Our biggest single problem for our first two weeks here was
getting access to the Internet. Yes, we probably got more done per
unit time without Facebook to mess with, but I don't like being
completely disconnected. Cox Cable had to run brand new coax from
the node in the alley to the house. My guess is that the existing
coax was damaged when the house was gutted to the walls in 2003 and
rebuilt. (Bulldozers and Bobcat front-loaders can do that.) It took
two weeks, during which we were eating out a lot at places with
free Wi-Fi, especially
Wildflower Bread Company but occasionally
Einstein's
Bagels.
The previous owner had Dish, and evidently never used cable. He
had coax outlets in every room in the house, including the master
bathroom. All of it came together behind a panel in one of the
walk-in closets. (Above.) Some cables are marked, many aren't, and
I have no clue what the unmarked cables are about.
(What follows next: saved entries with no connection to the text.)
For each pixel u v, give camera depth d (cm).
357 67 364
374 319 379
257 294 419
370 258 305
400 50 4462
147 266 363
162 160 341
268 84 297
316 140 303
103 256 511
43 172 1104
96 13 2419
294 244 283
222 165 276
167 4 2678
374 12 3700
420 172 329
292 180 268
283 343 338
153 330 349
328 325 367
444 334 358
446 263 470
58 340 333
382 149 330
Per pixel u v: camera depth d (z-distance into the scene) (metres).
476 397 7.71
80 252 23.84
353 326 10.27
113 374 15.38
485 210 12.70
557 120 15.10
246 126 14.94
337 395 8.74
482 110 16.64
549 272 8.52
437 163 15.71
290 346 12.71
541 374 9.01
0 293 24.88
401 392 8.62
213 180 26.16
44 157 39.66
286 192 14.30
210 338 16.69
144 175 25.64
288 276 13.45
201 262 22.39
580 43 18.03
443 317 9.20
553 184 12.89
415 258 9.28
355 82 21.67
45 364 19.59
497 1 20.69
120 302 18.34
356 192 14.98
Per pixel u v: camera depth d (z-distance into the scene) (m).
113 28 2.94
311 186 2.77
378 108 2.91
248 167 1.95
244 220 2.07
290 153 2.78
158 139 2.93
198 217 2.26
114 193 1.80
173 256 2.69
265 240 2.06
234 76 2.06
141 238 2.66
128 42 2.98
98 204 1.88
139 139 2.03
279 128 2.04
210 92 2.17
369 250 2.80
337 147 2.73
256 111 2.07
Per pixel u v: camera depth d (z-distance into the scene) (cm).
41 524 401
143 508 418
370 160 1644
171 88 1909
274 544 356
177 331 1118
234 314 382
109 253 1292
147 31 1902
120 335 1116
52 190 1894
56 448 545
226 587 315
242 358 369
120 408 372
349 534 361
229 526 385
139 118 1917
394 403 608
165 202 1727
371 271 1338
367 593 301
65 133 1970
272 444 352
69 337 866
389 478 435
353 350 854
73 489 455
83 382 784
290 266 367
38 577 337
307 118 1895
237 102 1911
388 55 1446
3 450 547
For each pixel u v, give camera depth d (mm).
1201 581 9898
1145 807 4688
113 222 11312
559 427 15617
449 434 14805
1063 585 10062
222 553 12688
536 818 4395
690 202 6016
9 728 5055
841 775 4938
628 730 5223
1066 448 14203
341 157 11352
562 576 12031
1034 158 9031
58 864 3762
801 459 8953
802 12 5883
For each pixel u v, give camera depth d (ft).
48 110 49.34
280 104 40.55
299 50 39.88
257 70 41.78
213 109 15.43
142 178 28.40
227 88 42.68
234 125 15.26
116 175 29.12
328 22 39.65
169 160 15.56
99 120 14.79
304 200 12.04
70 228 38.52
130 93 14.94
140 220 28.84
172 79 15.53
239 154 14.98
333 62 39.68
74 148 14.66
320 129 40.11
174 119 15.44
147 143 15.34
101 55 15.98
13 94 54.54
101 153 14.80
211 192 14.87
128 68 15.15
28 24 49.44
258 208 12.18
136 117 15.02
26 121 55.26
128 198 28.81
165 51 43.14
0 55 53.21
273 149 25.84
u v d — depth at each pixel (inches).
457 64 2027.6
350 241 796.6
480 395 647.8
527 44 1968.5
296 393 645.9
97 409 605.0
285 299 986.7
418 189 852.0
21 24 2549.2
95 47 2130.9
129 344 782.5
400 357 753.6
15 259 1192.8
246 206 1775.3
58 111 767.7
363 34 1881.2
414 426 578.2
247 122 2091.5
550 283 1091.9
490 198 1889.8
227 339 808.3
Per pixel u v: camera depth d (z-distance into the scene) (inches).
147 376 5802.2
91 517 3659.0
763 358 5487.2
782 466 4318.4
So, mostly, I'm
ignoring them. We have little interest in TV to begin with, and I'm
going to explore streaming from the Internet to our big wi-fi
enabled Samsung TV. When the Cable Guy came yesterday morning to
hook up the new coax, he found which cable from the ratsnest above
went out to the box outside the house, dropped in a cable modem,
and handed me a Cat 5E patch cord. I had literally hung an old
Wireless G router on a nail next to the panel, and connected the
four switch ports to the four Cat 5 sockets in the panel. (It'll do
until I get an
802.11ac router and build a more elegant mount
for it.) I plugged in the patch cord, and It Just Worked.
Yeah, I know, it sounds lame, but it didn't really feel like
home here without broadband. Now it does. We don't even have a
kitchen table (we're shopping) and have been eating all our at-home
meals at the island breakfast bar, but it still feels like home.
Bit by bit, other things are falling into place as well: I drilled
and tapped two holes in a Linksys 5-port switch and made an
aluminum bracket for it to hold it to my temporary computer table,
and that helped. (Making my drill press turn over for the first
time in who knows how many weeks felt peculiarly good.) But bottom
line, it was broadband that did the trick.
Much remains to be done. I need to get my VHF discone assembled
and mounted on the roof. We need to get a diningroom table. I need
to wire my lathe to the new 220V feed in the wall beside it. My
workshop needs, well, work. And then there are those 25 remaining
boxes...
It'll all get done.
Happy new year, everybody. There's much to write, and I can
(finally) see some quality writing time heaving up over the
horizon. In the meantime, expect more Contra. Alas, expect some
delay in my getting Ten Gentle Opportunities posted on
Kindle. Life happens, and always takes longer than you expect.
It does, however, happen. More later.